The Olympic closing ceremony will be "an elegant mash-up of British music", artistic director Kim Gavin has said, including Adele and Elgar.
Anything from Adele to Elgar could feature in the hit-packed score that will weave through the August 12 finale, called A Symphony Of British Music.
Some artists will play live at the 80,000-seater Olympic Stadium and the London Symphony Orchestra (LSO) - which has been signed up to record the core orchestral soundtrack for all four London 2012 opening and closing Olympic and Paralympic ceremonies - will be there.
There will also be "nods and winks" to British stars from the worlds of music and culture for what will be "the biggest after-show party - the show being the sport", according to Mr Gavin.
We are taking a box of fabulously well-done tunes. The songs are the key. We are putting them together to write one piece of music that is fabulously balanced.
"Usually it is something classical but in this case it is an elegant mash-up of British music.
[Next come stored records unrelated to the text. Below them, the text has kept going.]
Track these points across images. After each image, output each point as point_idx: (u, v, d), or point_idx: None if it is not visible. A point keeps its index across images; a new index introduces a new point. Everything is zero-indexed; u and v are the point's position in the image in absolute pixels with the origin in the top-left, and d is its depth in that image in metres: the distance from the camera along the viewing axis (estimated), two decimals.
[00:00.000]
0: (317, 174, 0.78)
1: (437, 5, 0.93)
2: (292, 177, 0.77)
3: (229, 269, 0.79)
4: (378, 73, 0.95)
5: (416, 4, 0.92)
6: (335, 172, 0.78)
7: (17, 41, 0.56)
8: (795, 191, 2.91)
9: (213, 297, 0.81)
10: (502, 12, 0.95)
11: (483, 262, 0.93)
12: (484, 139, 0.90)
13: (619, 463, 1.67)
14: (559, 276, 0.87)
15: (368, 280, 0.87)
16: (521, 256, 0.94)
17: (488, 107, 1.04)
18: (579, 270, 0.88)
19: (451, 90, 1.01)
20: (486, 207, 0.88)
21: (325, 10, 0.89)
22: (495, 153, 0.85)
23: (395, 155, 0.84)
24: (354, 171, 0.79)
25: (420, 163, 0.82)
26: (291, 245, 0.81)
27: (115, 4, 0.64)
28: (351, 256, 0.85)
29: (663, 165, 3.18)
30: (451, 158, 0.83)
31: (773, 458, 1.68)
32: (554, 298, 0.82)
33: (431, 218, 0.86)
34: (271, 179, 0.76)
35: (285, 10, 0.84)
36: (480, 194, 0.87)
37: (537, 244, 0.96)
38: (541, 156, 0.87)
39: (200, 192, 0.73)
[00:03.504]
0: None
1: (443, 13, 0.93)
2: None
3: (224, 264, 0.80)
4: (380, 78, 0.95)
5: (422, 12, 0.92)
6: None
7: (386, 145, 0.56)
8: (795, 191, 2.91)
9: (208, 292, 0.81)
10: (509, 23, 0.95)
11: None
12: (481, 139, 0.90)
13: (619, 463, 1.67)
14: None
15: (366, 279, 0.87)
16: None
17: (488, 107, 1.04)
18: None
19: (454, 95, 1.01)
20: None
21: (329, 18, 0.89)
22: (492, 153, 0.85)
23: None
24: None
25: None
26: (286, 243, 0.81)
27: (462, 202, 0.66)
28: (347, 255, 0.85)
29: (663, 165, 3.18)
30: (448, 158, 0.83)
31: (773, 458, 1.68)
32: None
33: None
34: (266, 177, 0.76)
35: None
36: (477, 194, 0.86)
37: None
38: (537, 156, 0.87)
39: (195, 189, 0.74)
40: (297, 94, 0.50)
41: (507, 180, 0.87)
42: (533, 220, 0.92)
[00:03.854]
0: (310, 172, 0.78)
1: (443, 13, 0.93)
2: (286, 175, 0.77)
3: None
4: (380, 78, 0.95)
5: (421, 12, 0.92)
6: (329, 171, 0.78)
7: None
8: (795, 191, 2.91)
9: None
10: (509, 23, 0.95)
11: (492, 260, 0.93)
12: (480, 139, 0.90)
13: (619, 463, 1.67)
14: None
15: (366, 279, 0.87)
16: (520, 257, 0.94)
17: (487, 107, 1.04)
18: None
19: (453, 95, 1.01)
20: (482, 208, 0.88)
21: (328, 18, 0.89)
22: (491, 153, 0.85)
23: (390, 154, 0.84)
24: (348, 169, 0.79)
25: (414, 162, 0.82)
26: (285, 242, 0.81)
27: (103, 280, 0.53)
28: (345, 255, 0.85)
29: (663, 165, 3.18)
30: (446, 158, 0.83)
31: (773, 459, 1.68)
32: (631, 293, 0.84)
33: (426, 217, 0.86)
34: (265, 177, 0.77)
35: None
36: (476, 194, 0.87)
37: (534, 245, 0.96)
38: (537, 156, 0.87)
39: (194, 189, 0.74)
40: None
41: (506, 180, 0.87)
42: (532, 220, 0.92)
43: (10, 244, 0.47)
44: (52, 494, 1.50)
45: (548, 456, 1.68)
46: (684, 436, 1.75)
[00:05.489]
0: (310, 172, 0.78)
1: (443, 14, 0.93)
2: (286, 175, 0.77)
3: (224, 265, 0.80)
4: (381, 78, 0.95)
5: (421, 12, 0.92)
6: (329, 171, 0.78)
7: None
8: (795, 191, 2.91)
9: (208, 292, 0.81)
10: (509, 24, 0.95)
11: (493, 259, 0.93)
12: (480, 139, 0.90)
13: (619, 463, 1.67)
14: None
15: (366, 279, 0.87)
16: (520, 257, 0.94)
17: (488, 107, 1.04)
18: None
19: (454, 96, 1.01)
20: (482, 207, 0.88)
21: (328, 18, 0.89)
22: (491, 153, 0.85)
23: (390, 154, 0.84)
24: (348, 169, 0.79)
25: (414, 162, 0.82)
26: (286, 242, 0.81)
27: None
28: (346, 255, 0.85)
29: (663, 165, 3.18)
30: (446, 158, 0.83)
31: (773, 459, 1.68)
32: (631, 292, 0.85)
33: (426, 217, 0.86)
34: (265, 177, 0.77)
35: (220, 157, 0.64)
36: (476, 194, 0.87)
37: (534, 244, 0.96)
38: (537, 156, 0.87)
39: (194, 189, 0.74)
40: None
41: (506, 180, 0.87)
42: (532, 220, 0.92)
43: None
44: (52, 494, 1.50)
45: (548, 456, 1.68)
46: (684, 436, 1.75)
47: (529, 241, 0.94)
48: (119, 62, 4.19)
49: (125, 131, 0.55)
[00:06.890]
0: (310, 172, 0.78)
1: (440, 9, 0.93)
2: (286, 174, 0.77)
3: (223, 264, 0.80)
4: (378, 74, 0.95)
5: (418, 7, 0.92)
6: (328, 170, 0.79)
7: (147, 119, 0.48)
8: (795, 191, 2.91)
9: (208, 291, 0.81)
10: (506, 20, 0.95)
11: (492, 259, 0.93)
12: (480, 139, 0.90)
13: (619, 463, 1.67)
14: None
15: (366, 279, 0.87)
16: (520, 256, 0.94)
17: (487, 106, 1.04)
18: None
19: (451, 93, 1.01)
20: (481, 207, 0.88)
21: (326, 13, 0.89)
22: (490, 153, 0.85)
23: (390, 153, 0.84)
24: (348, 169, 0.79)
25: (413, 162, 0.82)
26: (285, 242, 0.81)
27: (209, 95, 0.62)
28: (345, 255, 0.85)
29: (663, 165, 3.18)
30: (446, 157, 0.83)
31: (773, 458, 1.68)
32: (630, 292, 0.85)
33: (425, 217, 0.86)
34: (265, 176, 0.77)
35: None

"We are into the arts and the culture. It will not be just about the music but also about what makes Britain great.
"We are trying to introduce something that is an absolute melting pot of British creativity."
The choreographer and creative director who is the man behind Take That's successful comeback shows and directed the 2007 Princess Diana memorial concert, promised a spectacle that was more about the songs than the artists.
It will also involve "our most globally successful musicians" and future musical talent.
Headline acts will get paid a nominal £1 to appear in the two-and-a-half hour show.
Mr Gavin and his creative team have been at the Olympic Stadium in Stratford, east London, this week where they have been testing the lighting for the ceremonies.
The team includes designer Es Devlin, music director David Arnold and lighting designer Patrick Woodroofe who are working with executive producer Stephen Daldry.
London 2012's announcement, aimed at teasing the world with hints about the shape of the closing ceremony, is timed to coincide with Britain's high-profile success in global music.
Singer-songwriter Adele this week added two Brit awards to her six Grammys.
The team remain tight-lipped about the acts who will appear but the closing ceremony is being set up as an action-packed affair featuring more than 4,100 volunteer and youth performers, 250 professionals and a line-up of "top talent", London 2012 said.
The 4,100 performers will include 3,500 adult volunteers and 380 schoolchildren from the six host boroughs. The 10,500 athletes who have competed at the Games will also be there.
An estimated worldwide TV audience of around 750 million people is expected to tune in to the finale.
Mr Gavin said: "We are also known for our big ideas and that is what will make us different. We have a wonderful stadium and great volunteers and a big cast. We are trying to do a spectacle. It is going to be very colourful and very exciting."
At £27 million, the 2012 opening ceremony, masterminded by Oscar-winning director Danny Boyle as artistic director, takes the lion's share of the recently doubled £80 million budget for all four Olympic and Paralympic opening and closing ceremonies.
They are still looking to recruit male dancers, particularly for the Paralympic ceremony.
Mr Daldry, director of film hits Billy Elliot and The Reader, described the Olympic closing as "one of the most exciting events I have ever seen".
Watchers should also be able to spot the link with Shakespeare's The Tempest which will run through all the ceremonies.
"It is there and it is a great moment," he said.
Ms Devlin said they had happily indulged in the chance to "visually draw on everything" that British imagination can offer.
She has spent a lot of her career trying not to specialise and that has led to working with music stars such as Kanye West and Lady Gaga and also at the Royal Opera House and the Royal Ballet.
She said: "If you close your eyes and allow images to come into your mind of the greatest visual moments of British creativity - that is what we have allowed ourselves to draw upon.
"It is almost as if we have been given the keys to all the British art galleries and museums, have been allowed in at night and we have just clawed our way through all the jewels that have been created and have been inspired by them."